Earlier in 2014, the EGGF pointed out a number of irregularities to Emakhazeni Local Municipality regarding the Valuation Roll.  Discussions continued and eventually a new Valuation Roll was prepared – funded by Nkangala District Municipality - as ELM couldn’t afford to pay. So, an independent valuer was appointed and the results of their work can be seen on the ELM website ( Wow ! What a difference in values to the Roll introduced in 2009. In many cases, the ‘market value’ of the houses, businesses, farms etc. has increased three-fold - but it seems so few people are aware of this. Objections to the new valuations closed on 30 September with about 500 being lodged by this date. Just 500 of the 13,722 households (census 2011) in Emakhazeni! OK, so not all of these households fall within the ‘significant change’ band but many do and it seems as though the lack of interest may well come and bite them at a later stage. Further, the Municipal Property Rates Act (2004) clearly states that a Valuation Roll has a duration of four years and can ONLY be extended, by permission of the MEC, for a further period of one year – which happened. As the Valuation Roll which ELM have already implemented is still, effectively, in its draft stage (objections must be attended to before it can be implemented) and, as the Act states that it can only come into effect on 1st July in any year, we are advised that the Roll can, accordingly, only come into effect on 1 July 2015 – and that assumes that all the other legal irregularities we have pointed out to ELM are resolved !

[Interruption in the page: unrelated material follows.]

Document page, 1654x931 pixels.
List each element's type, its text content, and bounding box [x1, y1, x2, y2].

Then, contrary to the advice give to them by EGGF, and contrary to National Treasury guidelines, ELM decided they would use the same tariffs as were in effect last year.    Treasury guidelines are that any increase in actual rates charged to ratepayers should not significantly exceed CPI and any municipality wishing to charge higher rates must make a case to Treasury for approval before such rates can be implemented. Well, that just hasn’t happened and in many cases the rates accounts sent out by ELM from July onwards have been double, treble or even quadruple what was being billed in June.

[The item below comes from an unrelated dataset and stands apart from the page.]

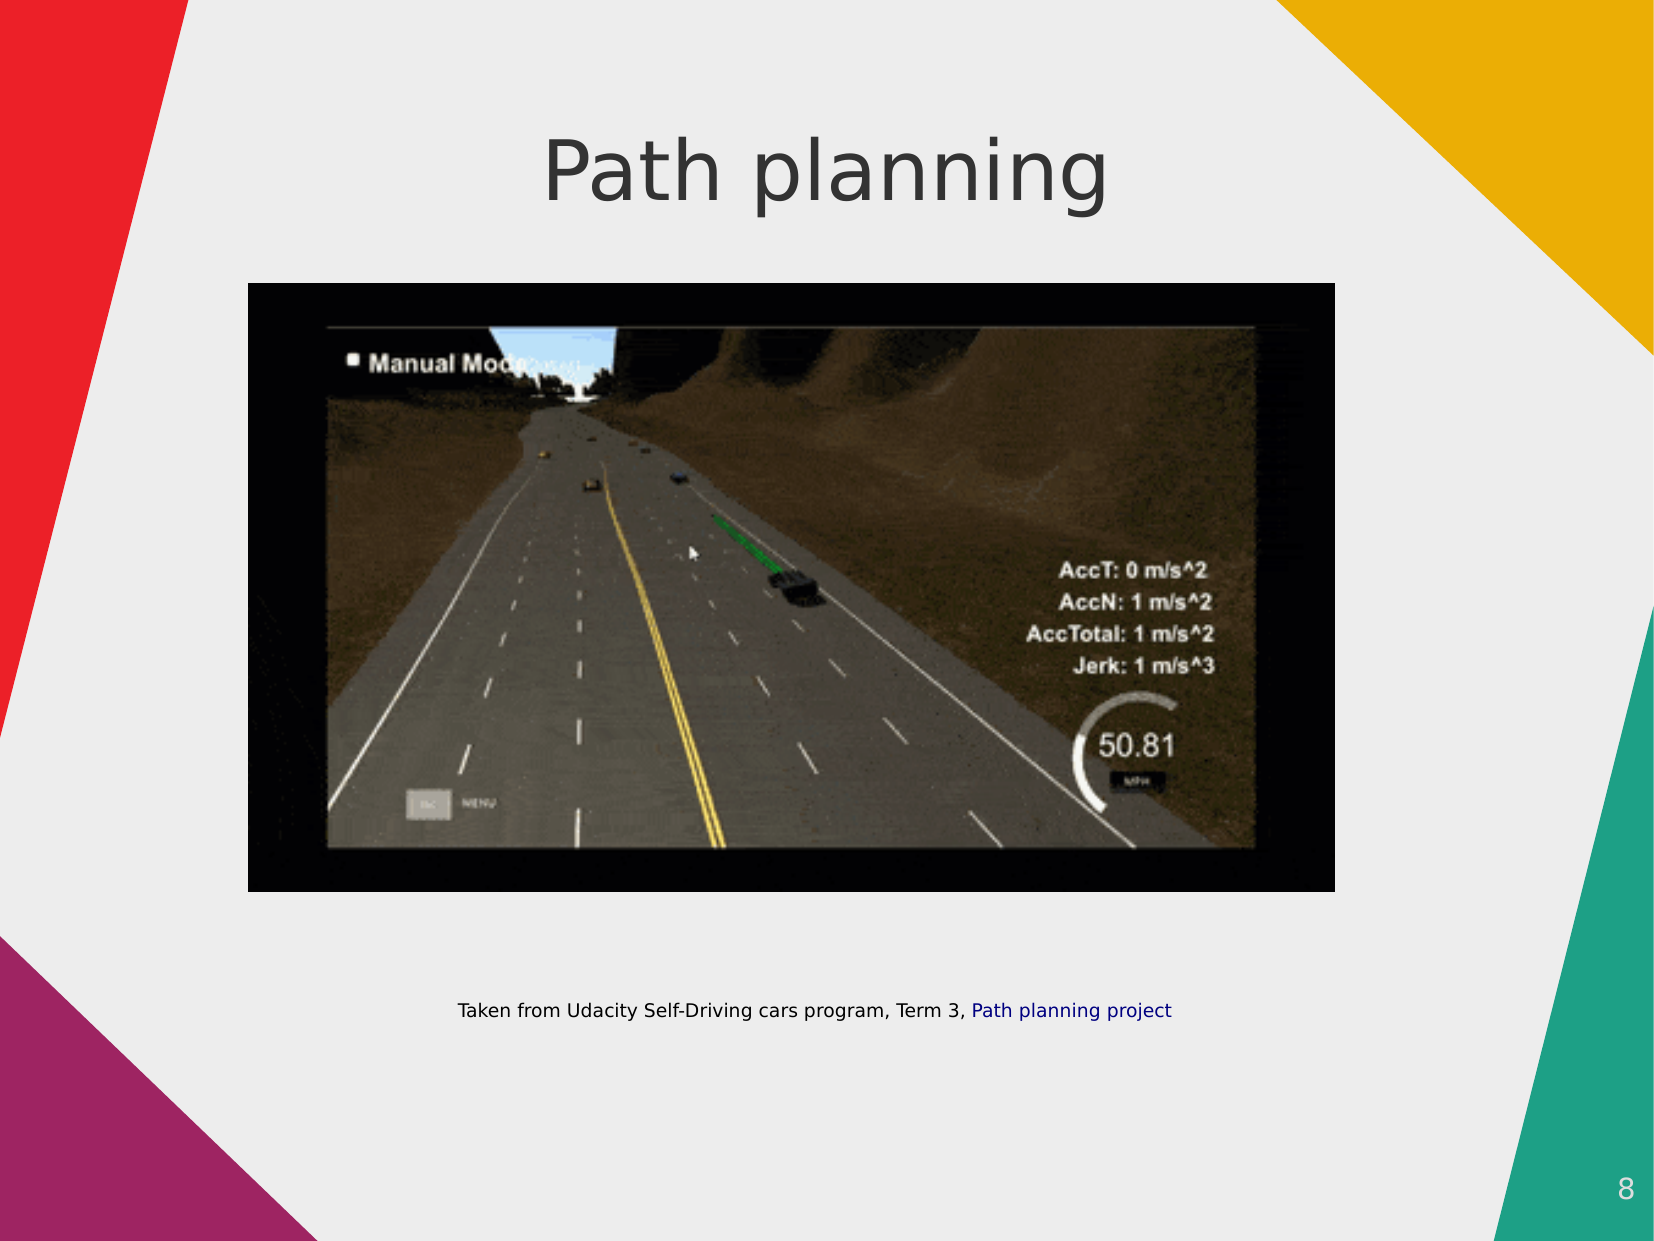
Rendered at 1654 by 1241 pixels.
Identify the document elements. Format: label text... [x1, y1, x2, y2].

picture [248, 283, 1335, 892]
title Path planning [114, 73, 1539, 271]
text_box Taken from Udacity Self-Driving cars program, Term 3, Path planning project [366, 992, 1264, 1074]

We’ve had meetings with ELM on these problems but little has transpired and even a provincial representative from Co-operative Governance and Traditional Affairs ( the body responsible for ensuring municipalities function legally and properly) who attended the last meeting has failed to respond to these problems and our strong request that an urgent meeting to discuss the irregularities be convened. We’ve also requested intervention from the Ministers of Finance and Co-operative Governance and the Auditor General and, at the time of going to press, we still await their response.

We recognise that ELM cannot function without income so our position has been, and remains, that ratepayers should only pay rates at the level they were paying in June this year until this whole sorry mess has been resolved.